Instructions for the task —
Take the entries below and reproduce exactly the portion that begins at the line containing "left front paw: (394, 456)" and ends at the line containing "right hip: (491, 318)", keeping both ends, dropping pictures, and adding nothing else.

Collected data
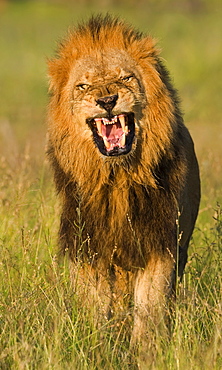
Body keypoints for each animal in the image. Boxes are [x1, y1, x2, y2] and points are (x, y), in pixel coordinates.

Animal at [46, 14, 199, 350]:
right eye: (84, 85)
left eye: (126, 79)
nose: (106, 100)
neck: (117, 177)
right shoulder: (87, 247)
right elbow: (94, 308)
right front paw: (97, 348)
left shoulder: (160, 243)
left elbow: (149, 307)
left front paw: (146, 351)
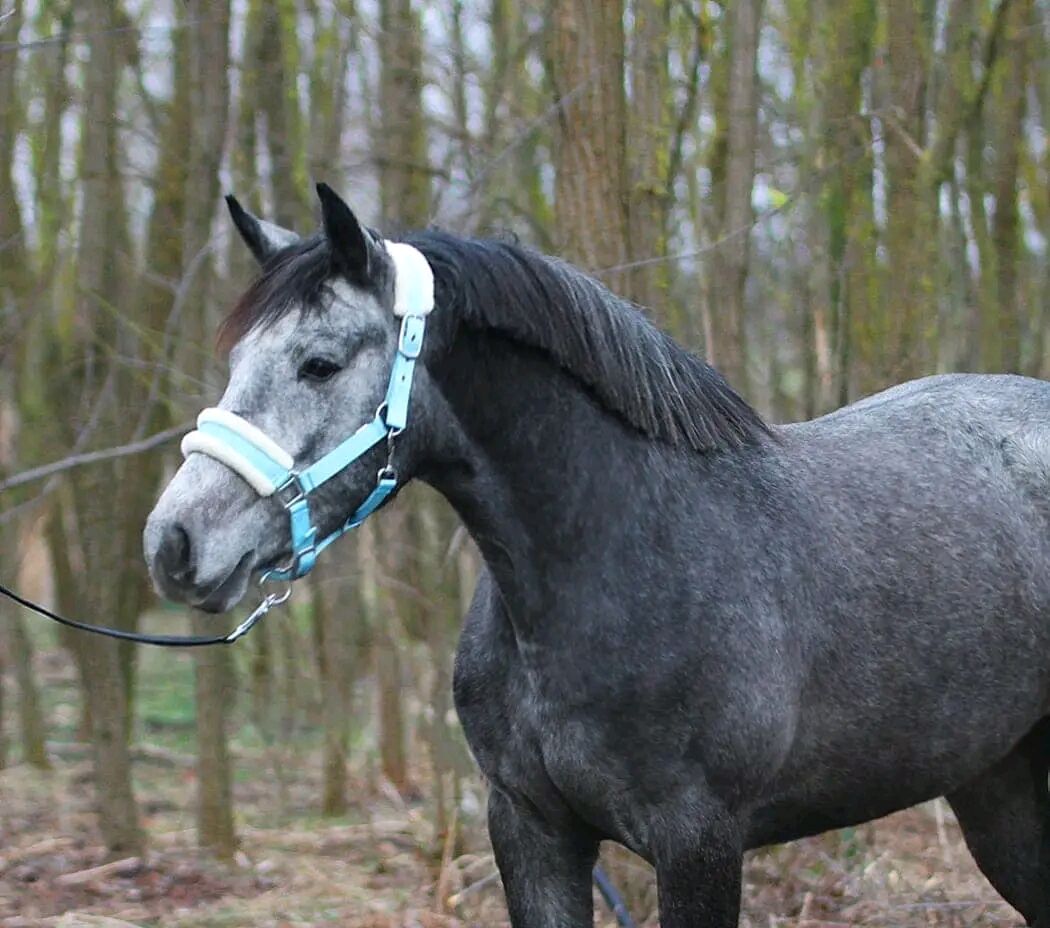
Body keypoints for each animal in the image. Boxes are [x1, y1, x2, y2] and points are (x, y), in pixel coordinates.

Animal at [144, 184, 1050, 927]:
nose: (174, 543)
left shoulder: (699, 845)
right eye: (236, 360)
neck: (618, 557)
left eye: (320, 362)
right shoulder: (532, 831)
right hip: (995, 784)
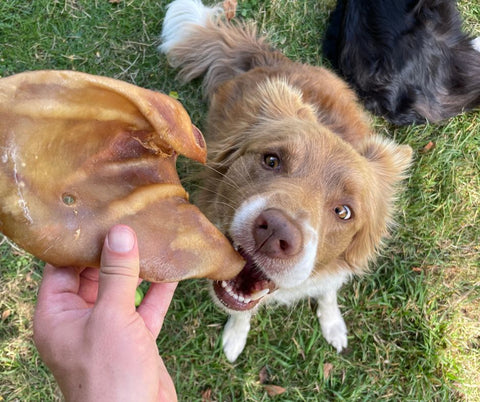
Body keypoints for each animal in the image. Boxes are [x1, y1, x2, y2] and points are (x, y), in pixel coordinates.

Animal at [159, 0, 410, 362]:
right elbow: (242, 311)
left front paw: (333, 325)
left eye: (344, 211)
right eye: (272, 160)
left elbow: (328, 292)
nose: (276, 231)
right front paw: (236, 335)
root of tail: (270, 59)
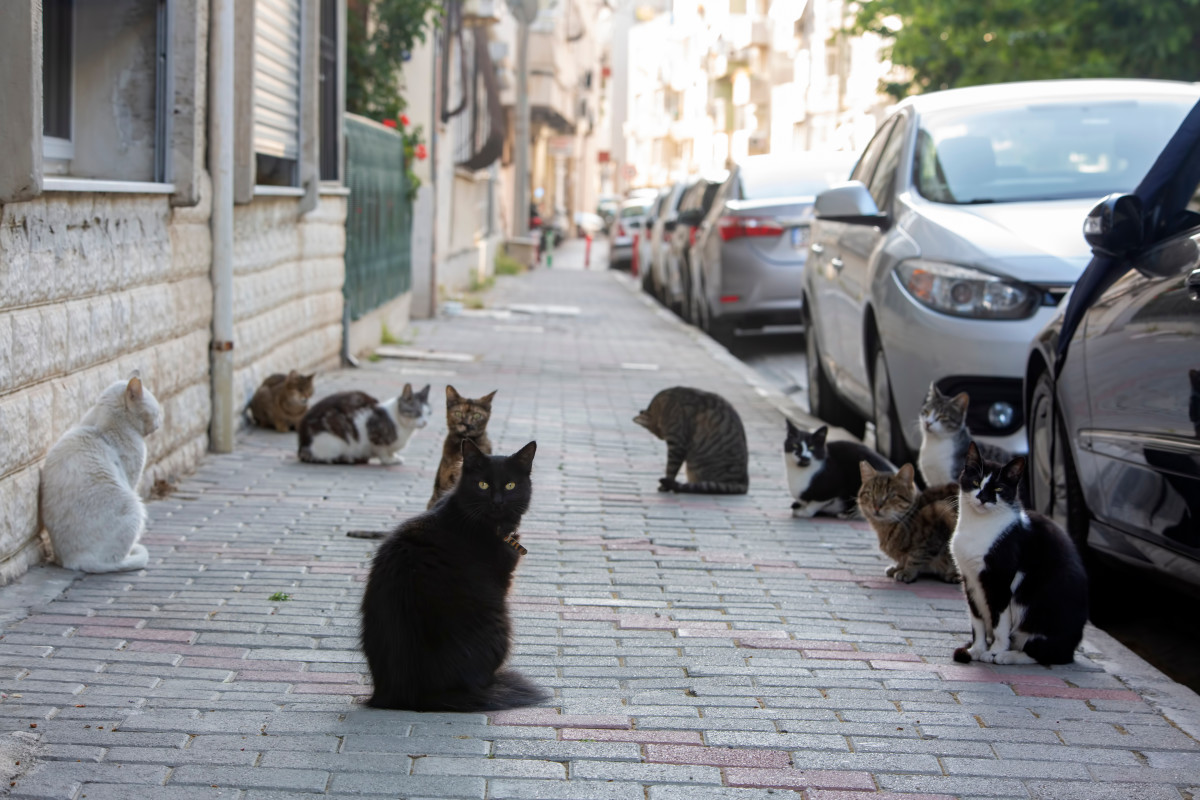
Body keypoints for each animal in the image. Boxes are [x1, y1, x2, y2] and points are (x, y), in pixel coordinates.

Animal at [39, 371, 162, 573]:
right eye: (158, 412)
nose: (160, 421)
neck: (102, 424)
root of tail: (75, 561)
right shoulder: (132, 478)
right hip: (135, 507)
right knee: (114, 561)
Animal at [296, 383, 432, 465]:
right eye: (417, 413)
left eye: (429, 413)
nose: (425, 422)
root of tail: (302, 444)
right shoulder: (374, 434)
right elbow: (382, 451)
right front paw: (388, 460)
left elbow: (391, 451)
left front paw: (394, 456)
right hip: (333, 441)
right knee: (323, 457)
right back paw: (348, 458)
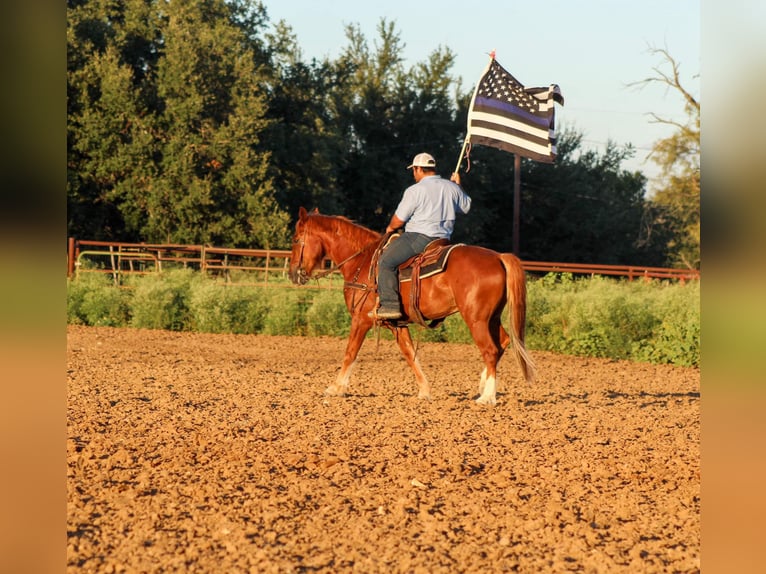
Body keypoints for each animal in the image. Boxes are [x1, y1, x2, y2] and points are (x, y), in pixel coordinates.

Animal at [286, 208, 536, 404]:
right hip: (491, 318)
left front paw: (336, 388)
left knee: (490, 349)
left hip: (476, 319)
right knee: (503, 342)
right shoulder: (395, 324)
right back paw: (482, 386)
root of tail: (498, 257)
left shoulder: (361, 319)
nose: (293, 274)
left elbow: (350, 353)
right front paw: (425, 390)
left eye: (296, 239)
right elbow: (409, 354)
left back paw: (487, 397)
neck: (361, 261)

Completed task —
left front paw: (394, 456)
right hip: (333, 441)
right knee: (323, 457)
right back paw: (348, 458)
Body keypoints for each animal in the image. Boxes are [x1, y1, x2, y2] and points are (x, y), in pixel coordinates.

Animal at [286, 208, 536, 404]:
right hip: (491, 318)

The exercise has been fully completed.